Efraim citou trecho do artigo de César Benjamin, um dos fundadores do PT, publicado na Folha de S.Paulo do último domingo (7), onde afirma que “Os malfeitos que têm vindo à luz não começaram agora, nem decorrem de um equívoco individual. Representam apenas a transferência para a esfera do governo federal de práticas iniciadas com certeza nos primeiros anos da década de 1990, talvez antes, e nunca descontinuadas.”

Impressões digitais

Efraim destacou também que “as impressões digitais do mesmo grupo” – ele se refere a Lula, José Dirceu, José Genoíno, Luiz Gushiken, entre outros – “aparecem na gestão do Fundo de Amparo ao Trabalhador (FAT), na organização das finanças da campanha presidencial de 1994, na gestão de algumas prefeituras, como a de Santo André, e na busca de controle de fundos de pensão, para citar apenas as situações mais notórias”, continuando, “dos Correios à Petrobras, das empreiteiras com créditos a receber às verbas de publicidade, do Banco do Brasil aos fundos de pensão, nada estava, em princípio, fora de seu raio de ação.

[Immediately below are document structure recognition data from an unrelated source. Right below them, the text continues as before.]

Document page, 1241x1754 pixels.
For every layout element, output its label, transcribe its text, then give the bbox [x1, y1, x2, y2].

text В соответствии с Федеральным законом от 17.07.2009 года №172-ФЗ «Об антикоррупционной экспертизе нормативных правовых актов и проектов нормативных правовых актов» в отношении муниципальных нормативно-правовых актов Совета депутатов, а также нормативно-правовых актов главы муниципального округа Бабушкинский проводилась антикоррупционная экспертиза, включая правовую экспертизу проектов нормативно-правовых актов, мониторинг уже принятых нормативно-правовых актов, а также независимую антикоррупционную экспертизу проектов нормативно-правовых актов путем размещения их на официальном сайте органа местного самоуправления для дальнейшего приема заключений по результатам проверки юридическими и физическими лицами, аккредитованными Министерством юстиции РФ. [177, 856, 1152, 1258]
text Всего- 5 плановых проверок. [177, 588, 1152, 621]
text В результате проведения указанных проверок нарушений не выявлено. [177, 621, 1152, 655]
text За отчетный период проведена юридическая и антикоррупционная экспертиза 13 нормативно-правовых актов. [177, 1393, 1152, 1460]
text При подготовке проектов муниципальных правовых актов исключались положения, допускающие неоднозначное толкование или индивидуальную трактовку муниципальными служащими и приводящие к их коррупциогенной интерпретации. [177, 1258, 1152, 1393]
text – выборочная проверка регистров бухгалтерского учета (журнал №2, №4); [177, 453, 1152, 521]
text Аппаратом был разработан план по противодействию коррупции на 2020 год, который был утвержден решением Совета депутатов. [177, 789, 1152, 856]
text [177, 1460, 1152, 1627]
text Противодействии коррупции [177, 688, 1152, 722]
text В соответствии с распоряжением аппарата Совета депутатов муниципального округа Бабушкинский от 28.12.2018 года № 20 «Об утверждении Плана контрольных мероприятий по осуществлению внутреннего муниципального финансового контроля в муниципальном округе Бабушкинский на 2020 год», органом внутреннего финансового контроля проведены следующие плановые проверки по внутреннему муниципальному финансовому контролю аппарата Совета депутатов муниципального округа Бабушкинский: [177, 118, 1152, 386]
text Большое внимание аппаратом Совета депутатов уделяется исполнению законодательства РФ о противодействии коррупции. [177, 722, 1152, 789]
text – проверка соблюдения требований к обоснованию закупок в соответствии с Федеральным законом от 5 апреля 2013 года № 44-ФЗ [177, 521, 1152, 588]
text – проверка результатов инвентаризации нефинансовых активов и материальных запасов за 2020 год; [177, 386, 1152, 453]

Um esquema desse tipo sempre precisa de forte apoio em altos escalões de governo, que ordenam os pagamentos e fazem as nomeações. Sílvio Pereira, Delúbio Soares, Waldomiro Diniz e outros ‘operadores’ nunca tiveram cargos que lhes permitissem agir sozinhos de forma eficaz”.

Caindo na real

Efraim lembrou que, desde a posse do presidente, tem feito oposição responsável, patriótica e fiscalizadora ao governo, mas não conspira contra o País e tem desejado o sucesso do presidente Lula, pelas esperanças e expectativas que gerou na sociedade brasileira.

“Precisamos devolver credibilidade às instituições republicanas. Sem credibilidade, nenhum regime se sustenta, sobretudo o democrático, fundado na transparência e na prestação de contas à sociedade.”

Efraim lembrou ao presidente Lula que a eleição está longe e recomendou a ele “que caia na real” ou estará correndo o risco de comprometer o seu mandato, já que a paciência do povo brasileiro está se esgotando.